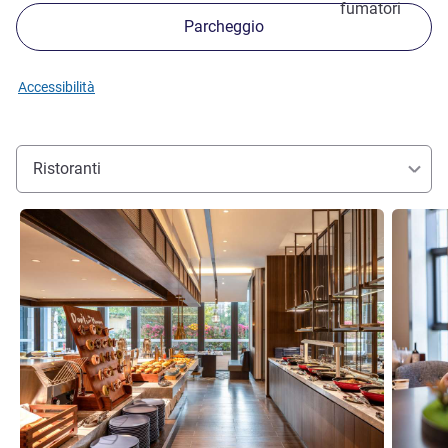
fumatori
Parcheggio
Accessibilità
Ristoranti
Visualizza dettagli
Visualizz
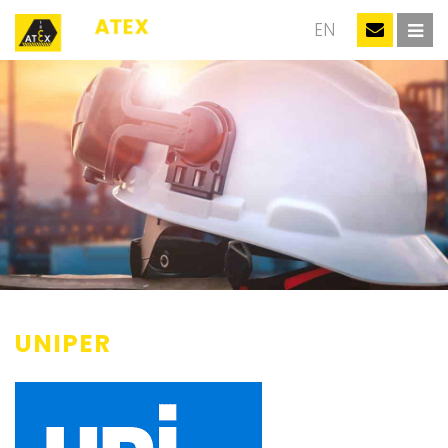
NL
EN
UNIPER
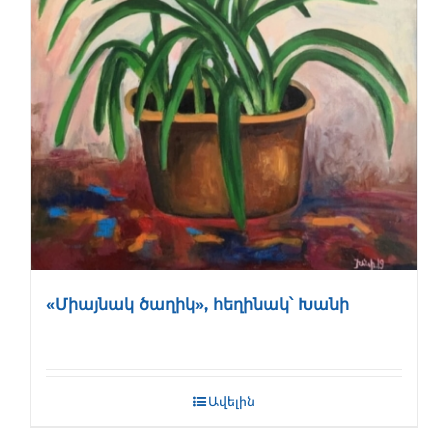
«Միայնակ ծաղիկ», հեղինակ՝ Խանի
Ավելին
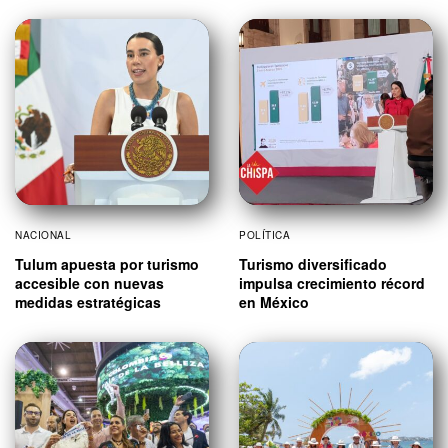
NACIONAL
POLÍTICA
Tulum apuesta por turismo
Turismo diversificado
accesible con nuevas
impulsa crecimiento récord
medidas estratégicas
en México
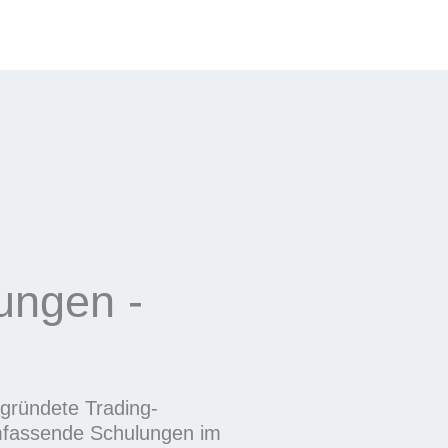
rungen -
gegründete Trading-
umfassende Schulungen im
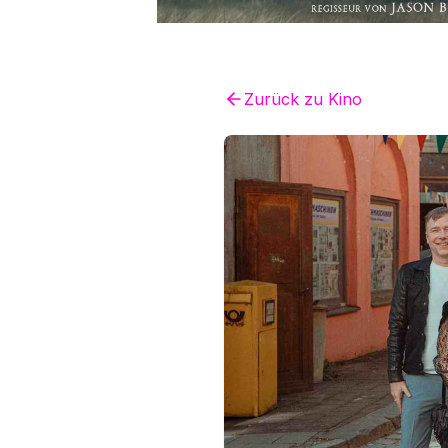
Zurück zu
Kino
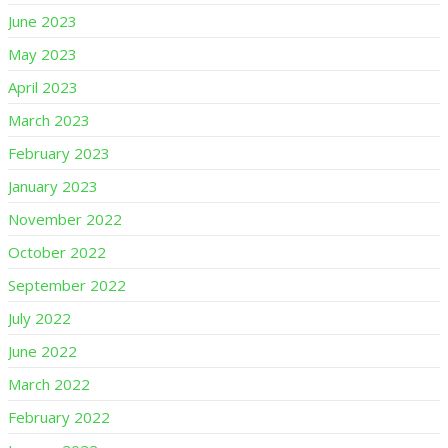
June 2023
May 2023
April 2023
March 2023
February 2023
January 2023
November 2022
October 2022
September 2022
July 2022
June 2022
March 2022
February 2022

******

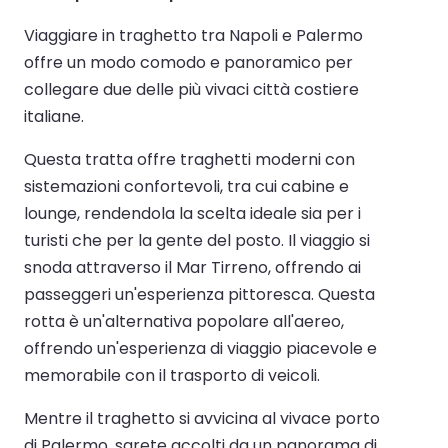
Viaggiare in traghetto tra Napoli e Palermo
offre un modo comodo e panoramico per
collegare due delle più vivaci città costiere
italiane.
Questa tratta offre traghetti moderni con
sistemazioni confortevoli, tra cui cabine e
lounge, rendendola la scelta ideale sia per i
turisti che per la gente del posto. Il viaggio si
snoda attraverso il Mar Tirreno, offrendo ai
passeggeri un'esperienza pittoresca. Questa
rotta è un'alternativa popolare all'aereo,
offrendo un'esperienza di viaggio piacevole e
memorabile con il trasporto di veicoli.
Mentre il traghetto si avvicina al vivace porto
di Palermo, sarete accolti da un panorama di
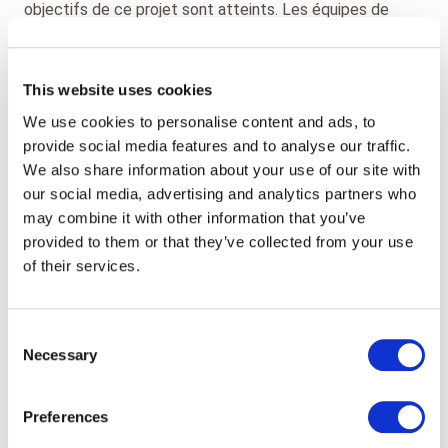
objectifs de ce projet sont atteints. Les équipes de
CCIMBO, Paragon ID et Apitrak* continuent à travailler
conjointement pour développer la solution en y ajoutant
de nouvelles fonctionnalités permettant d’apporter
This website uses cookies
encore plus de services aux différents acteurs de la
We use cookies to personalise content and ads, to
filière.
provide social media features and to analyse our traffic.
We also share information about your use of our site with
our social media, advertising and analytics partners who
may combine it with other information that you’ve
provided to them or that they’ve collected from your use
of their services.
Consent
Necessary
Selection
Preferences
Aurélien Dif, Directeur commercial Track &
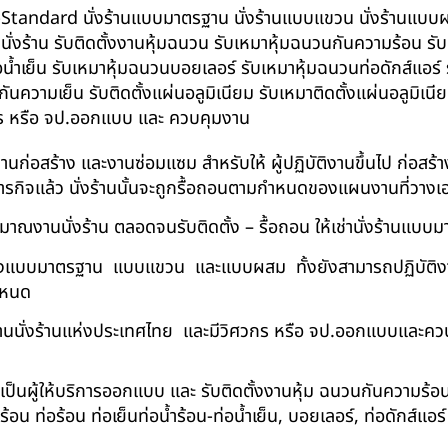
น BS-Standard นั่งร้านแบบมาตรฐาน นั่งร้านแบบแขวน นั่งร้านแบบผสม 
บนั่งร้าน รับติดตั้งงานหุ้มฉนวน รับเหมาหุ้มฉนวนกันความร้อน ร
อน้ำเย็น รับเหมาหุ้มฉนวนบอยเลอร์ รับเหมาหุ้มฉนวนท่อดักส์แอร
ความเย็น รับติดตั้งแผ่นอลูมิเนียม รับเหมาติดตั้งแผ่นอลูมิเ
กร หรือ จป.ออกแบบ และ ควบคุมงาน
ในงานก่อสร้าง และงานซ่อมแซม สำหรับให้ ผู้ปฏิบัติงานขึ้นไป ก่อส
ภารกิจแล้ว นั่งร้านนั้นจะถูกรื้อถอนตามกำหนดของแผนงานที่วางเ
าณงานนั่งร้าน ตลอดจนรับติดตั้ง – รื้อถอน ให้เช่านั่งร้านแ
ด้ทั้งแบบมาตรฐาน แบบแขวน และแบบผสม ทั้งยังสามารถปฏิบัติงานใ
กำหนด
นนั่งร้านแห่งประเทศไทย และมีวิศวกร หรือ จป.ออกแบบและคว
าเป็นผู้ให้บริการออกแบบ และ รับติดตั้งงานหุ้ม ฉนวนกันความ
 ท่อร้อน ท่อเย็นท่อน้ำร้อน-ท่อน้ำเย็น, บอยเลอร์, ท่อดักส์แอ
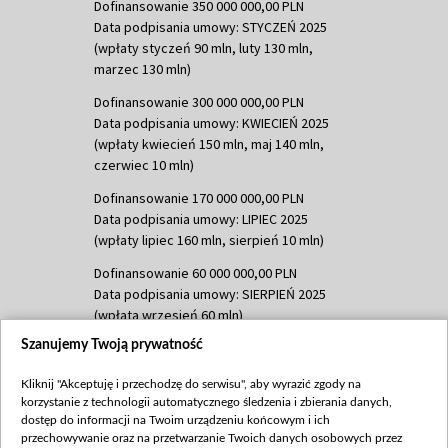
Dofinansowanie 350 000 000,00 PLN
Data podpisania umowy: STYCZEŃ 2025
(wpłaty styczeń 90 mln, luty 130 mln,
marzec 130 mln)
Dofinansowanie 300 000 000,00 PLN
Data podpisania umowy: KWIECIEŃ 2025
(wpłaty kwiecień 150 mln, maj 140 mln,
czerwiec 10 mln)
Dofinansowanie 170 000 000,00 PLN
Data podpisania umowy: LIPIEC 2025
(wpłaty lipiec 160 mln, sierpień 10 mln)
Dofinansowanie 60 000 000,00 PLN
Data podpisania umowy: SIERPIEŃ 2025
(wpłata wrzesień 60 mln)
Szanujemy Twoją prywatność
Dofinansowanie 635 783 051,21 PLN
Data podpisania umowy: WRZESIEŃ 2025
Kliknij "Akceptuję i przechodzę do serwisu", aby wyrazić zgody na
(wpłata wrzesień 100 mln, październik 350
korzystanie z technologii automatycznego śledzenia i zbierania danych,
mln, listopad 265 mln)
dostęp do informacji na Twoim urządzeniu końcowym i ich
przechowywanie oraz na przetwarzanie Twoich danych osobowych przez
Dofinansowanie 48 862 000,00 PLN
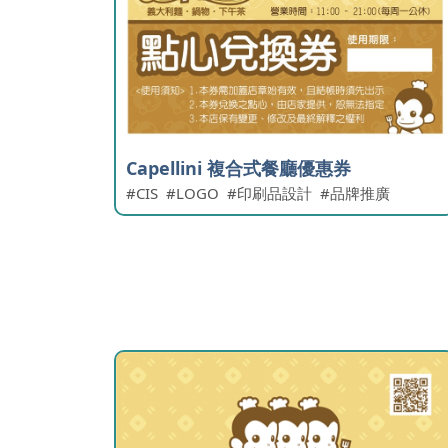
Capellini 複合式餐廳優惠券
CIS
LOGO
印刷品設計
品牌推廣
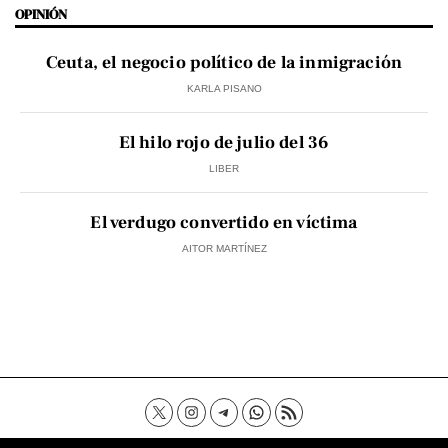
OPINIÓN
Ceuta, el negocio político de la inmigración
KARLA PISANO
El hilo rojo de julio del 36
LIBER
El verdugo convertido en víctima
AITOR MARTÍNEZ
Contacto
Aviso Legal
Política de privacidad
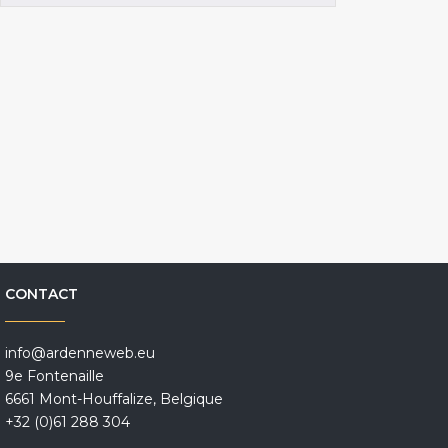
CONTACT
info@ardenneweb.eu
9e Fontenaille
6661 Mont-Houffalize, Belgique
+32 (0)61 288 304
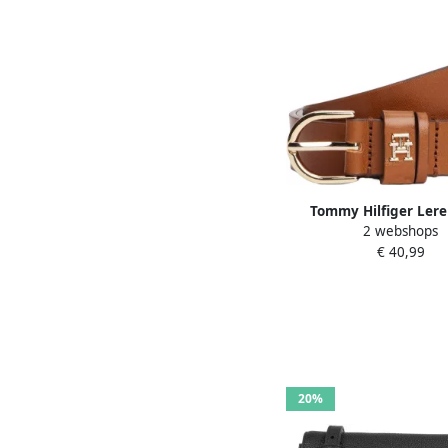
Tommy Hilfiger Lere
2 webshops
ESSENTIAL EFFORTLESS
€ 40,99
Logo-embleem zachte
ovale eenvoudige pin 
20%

******

YOUR TASK: Count how many lines in the data above contain the string "services", treating uppercase and lowercase as different. Reply with the number alone.

ANSWER BOX: 2